Life with period certain is an annuity payout structure that pays for the annuitant’s lifetime and guarantees a minimum number of years of payments to a beneficiary if the annuitant dies during the certain period. It combines the lifetime guarantee of a single life annuity with the legacy protection of a period certain.
How Life with Period Certain Works
If the annuitant lives beyond the certain period, payments continue for life – the certain period simply expires unused. If the annuitant dies during the certain period (say, in year 5 of a 10-year certain), the remaining payments (years 6-10) go to a designated beneficiary. This eliminates the worst case of pure single-life payouts where an annuitant dies in year one and the carrier keeps the entire premium.
Common Variations
Most carriers offer 5-, 10-, 15-, and 20-year certain periods. The longer the certain period, the lower the starting monthly payment.

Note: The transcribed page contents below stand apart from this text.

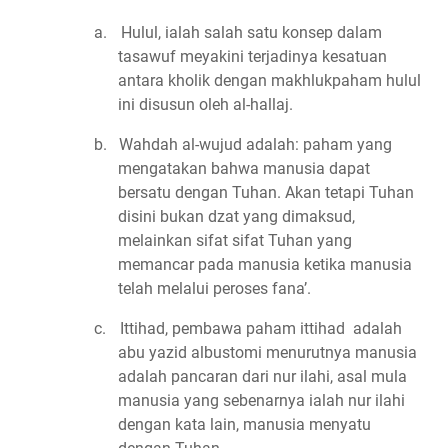
a.
Hulul, ialah salah satu konsep dalam
tasawuf meyakini terjadinya kesatuan
antara kholik dengan makhlukpaham hulul
ini disusun oleh al-hallaj.
b.
Wahdah al-wujud adalah: paham yang
mengatakan bahwa manusia dapat
bersatu dengan Tuhan. Akan tetapi Tuhan
disini bukan dzat yang dimaksud,
melainkan sifat sifat Tuhan yang
memancar pada manusia ketika manusia
telah melalui peroses fana’.
c.
Ittihad, pembawa paham ittihad
adalah
abu yazid albustomi menurutnya manusia
adalah pancaran dari nur ilahi, asal mula
manusia yang sebenarnya ialah nur ilahi
dengan kata lain, manusia menyatu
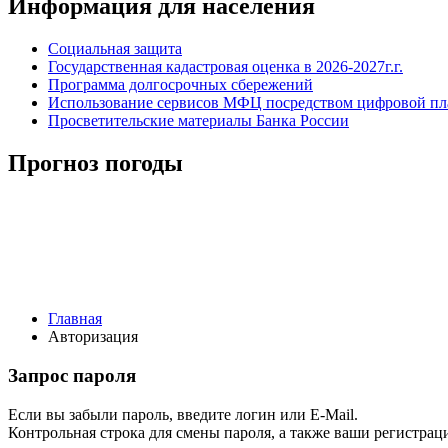
Информация для населения
Социальная защита
Государственная кадастровая оценка в 2026-2027г.г.
Программа долгосрочных сбережений
Использование сервисов МФЦ посредством цифровой 
Просветительские материалы Банка России
Прогноз погоды
Главная
Авторизация
Запрос пароля
Если вы забыли пароль, введите логин или E-Mail.
Контрольная строка для смены пароля, а также ваши регистрац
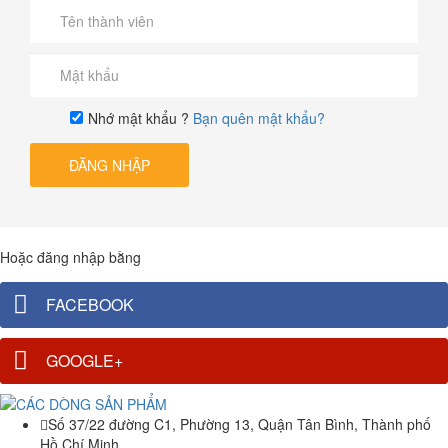
Nhớ mật khẩu ?
Bạn quên mật khẩu?
ĐĂNG NHẬP
Hoặc đăng nhập bằng
FACEBOOK
GOOGLE+
Số 37/22 đường C1, Phường 13, Quận Tân Bình, Thành phố
Hồ Chí Minh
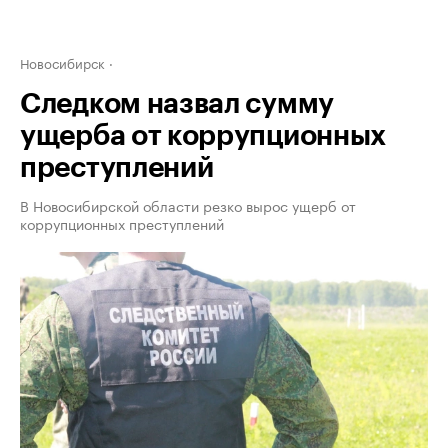
Новосибирск
Следком назвал сумму
ущерба от коррупционных
преступлений
В Новосибирской области резко вырос ущерб от
коррупционных преступлений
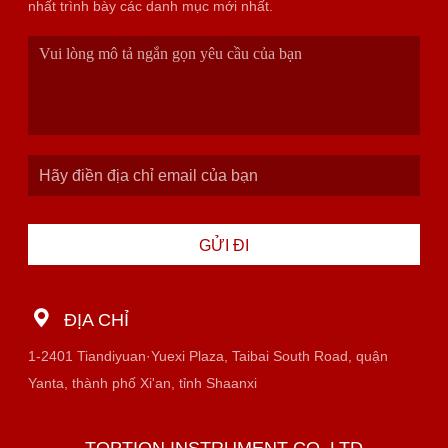
nhất trình bày các danh mục mới nhất.
GỬI ĐI
ĐỊA CHỈ
1-2401 Tiandiyuan·Yuexi Plaza, Taibai South Road, quận
Yanta, thành phố Xi'an, tỉnh Shaanxi
TOPTION INSTRUMENT CO.,LTD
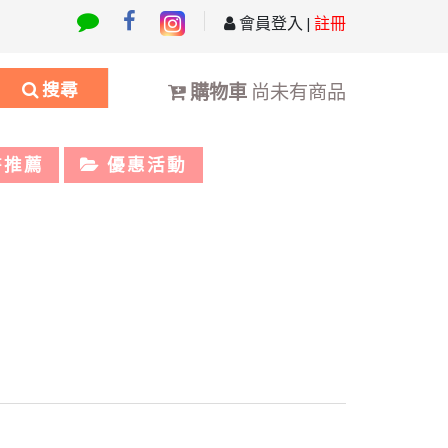
會員登入
|
註冊
搜尋
購物車
尚未有商品
書推薦
優惠活動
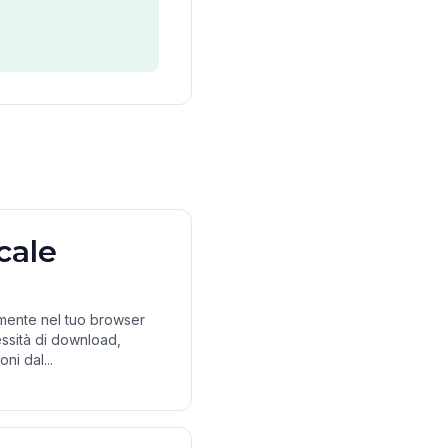
cale
amente nel tuo browser
ssità di download,
ni dal...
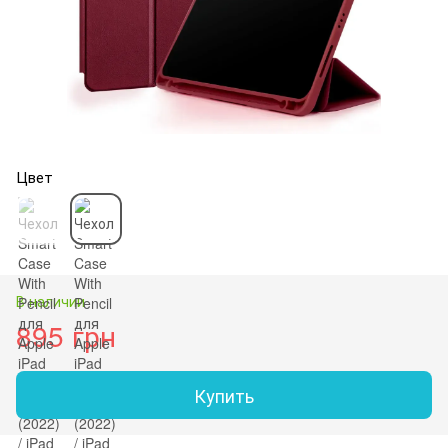
Цвет
В наличии
895 грн
Купить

A 65-year-old man buying a $100,000 SPIA might receive $555/month with a 10-year certain or $530/month with a 20-year certain, compared to $580/month with no certain. Most retirees pick 10 or 15 years – long enough to feel meaningful, short enough that the income hit stays small.
When to Choose This Payout
Life with period certain is the standard recommendation when an annuitant wants lifetime income but is concerned about leaving heirs with nothing if death is early. If lifetime income is less critical and the goal is a minimum total payout, look at a refund annuity instead.